The Cultural Iceberg – Why civilizations create culture


As part of my degree in anthropology, I’ve been reading up about civilizations and culture. Most people have a very vague notion about the meaning of civilization.

However, in my research, I discovered specialized areas of Intercultural Communication, Cultural Psychology, Sociolinguistics and Cultural Anthropology that is fascinating.

The concept of culture is frequently initially taught in starting anthropology and sociology classes using the cultural iceberg.

Just think of an iceberg. There’s a part of the iceberg you can see over the water line. The part that’s over the water reflects all of the visible elements about culture: art forms, music, foods, food customs, funerary traditions, tools and engineering, dress, spiritual traditions, artifacts and objects, and a host of others. Of course, culture affects art, language and a whole lot of other things.

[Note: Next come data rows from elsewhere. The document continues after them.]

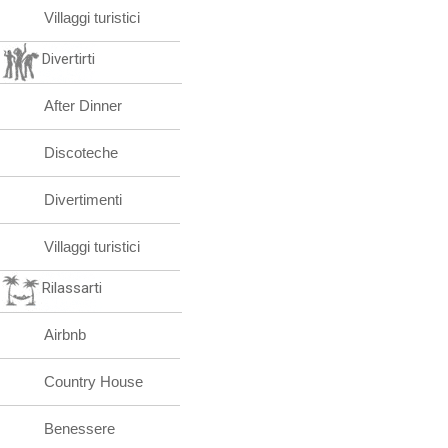
Villaggi turistici
Divertirti
After Dinner
Discoteche
Divertimenti
Villaggi turistici
Rilassarti
Airbnb
Country House
Benessere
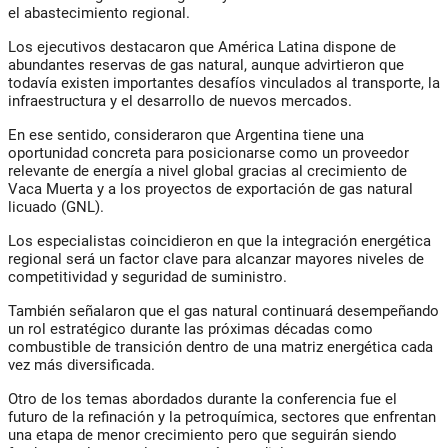
el abastecimiento regional.
Los ejecutivos destacaron que América Latina dispone de
abundantes reservas de gas natural, aunque advirtieron que
todavía existen importantes desafíos vinculados al transporte, la
infraestructura y el desarrollo de nuevos mercados.
En ese sentido, consideraron que Argentina tiene una
oportunidad concreta para posicionarse como un proveedor
relevante de energía a nivel global gracias al crecimiento de
Vaca Muerta y a los proyectos de exportación de gas natural
licuado (GNL).
Los especialistas coincidieron en que la integración energética
regional será un factor clave para alcanzar mayores niveles de
competitividad y seguridad de suministro.
También señalaron que el gas natural continuará desempeñando
un rol estratégico durante las próximas décadas como
combustible de transición dentro de una matriz energética cada
vez más diversificada.
Otro de los temas abordados durante la conferencia fue el
futuro de la refinación y la petroquímica, sectores que enfrentan
una etapa de menor crecimiento pero que seguirán siendo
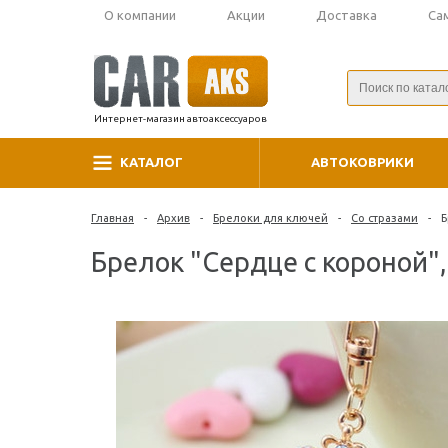
О компании
Акции
Доставка
Са
Интернет-магазин автоаксессуаров
КАТАЛОГ
АВТОКОВРИКИ
Главная
-
Архив
-
Брелоки для ключей
-
Со стразами
-
Б
Брелок "Сердце с короной"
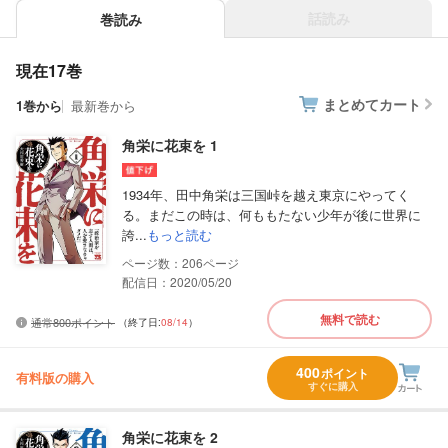
話読み
巻読み
現在17巻
まとめてカート
1巻から
最新巻から
角栄に花束を 1
1934年、田中角栄は三国峠を越え東京にやってく
る。まだこの時は、何ももたない少年が後に世界に
誇...
もっと読む
206
配信日：2020/05/20
無料で読む
通常800ポイント
（終了日:
08/14
）
400
ポイント
有料版の購入
すぐに購入
角栄に花束を 2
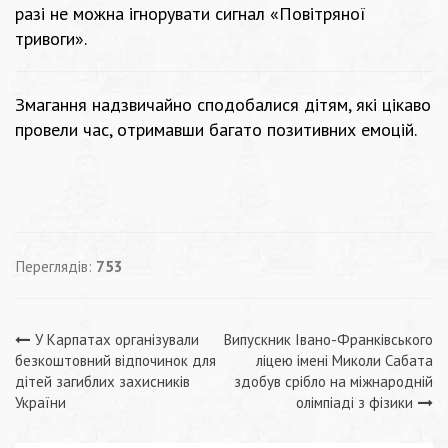
разі не можна ігнорувати сигнал «Повітряної
тривоги».
Змагання надзвичайно сподобалися дітям, які цікаво
провели час, отримавши багато позитивних емоцій.
Переглядів:
753
Навігація
У Карпатах організували
Випускник Івано-Франківського
безкоштовний відпочинок для
ліцею імені Миколи Сабата
записів
дітей загиблих захисників
здобув срібло на міжнародній
України
олімпіаді з фізики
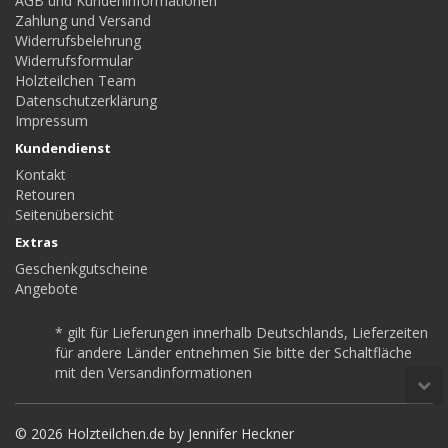
AGB und Kundeninformationen
Zahlung und Versand
Widerrufsbelehrung
Widerrufsformular
Holzteilchen Team
Datenschutzerklärung
Impressum
Kundendienst
Kontakt
Retouren
Seitenübersicht
Extras
Geschenkgutscheine
Angebote
* gilt für Lieferungen innerhalb Deutschlands, Lieferzeiten
für andere Länder entnehmen Sie bitte der Schaltfläche
mit den Versandinformationen
© 2026 Holzteilchen.de by Jennifer Heckner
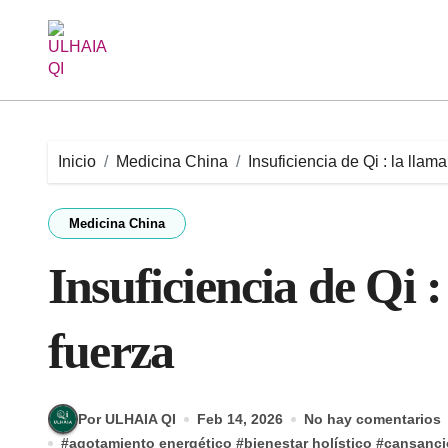
Saltar
al
contenido
Inicio
Medicina China
Insuficiencia de Qi : la llam
Medicina China
Insuficiencia de Qi 
fuerza
Por ULHAIA QI
Feb 14, 2026
No hay comentarios
#
agotamiento energético
#
bienestar holístico
#
cansanci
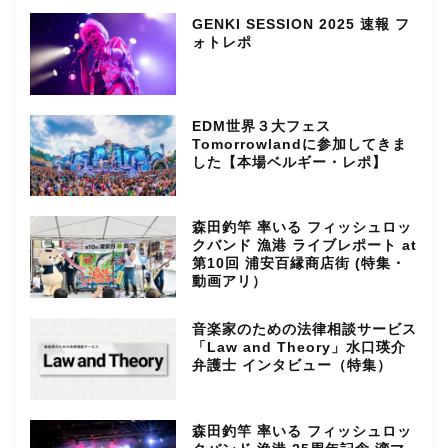
GENKI SESSION 2025 速報 フ
ォトレポ
EDM世界３大フェス
Tomorrowlandに参加してきま
した【本場ベルギー・レポ】
森田釣竿 率いる フィッシュロッ
クバンド 漁港 ライブレポート at
第10回 浦安百縁商店街 (特集・
動画アリ）
音楽家のための法律相談サービス
「Law and Theory」水口瑛介
弁護士 インタビュー（特集）
森田釣竿 率いる フィッシュロッ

Under the water is your part you cannot see, which is essentially composed of beliefs, values, philosophy, worldview, senses and ways of thinking.

This region of the iceberg clearly supports the component over the water.

Which portion of the iceberg is the largest? Clearly, it is the invisible part and that is precisely what you run up against whenever you encounter so-called civilization shock, civilization bumps, and cultural battle.

Culture is transmitted out of day one about babyhood by parents and families, and your transmission is continued through other social institutions like school, church, peer groups, along with other social groups social networking, usually throughout a lifetime.

All cultures believe that their civilization is right and good. This is your definition of ethnocentrism, and it’s characteristic of all human beings from each culture. Here’s an example of a cultural bump wherein the two parties involved had no notion of why they’d have a negative reaction.

That’s all for today. I hope I haven’t bored you with this post.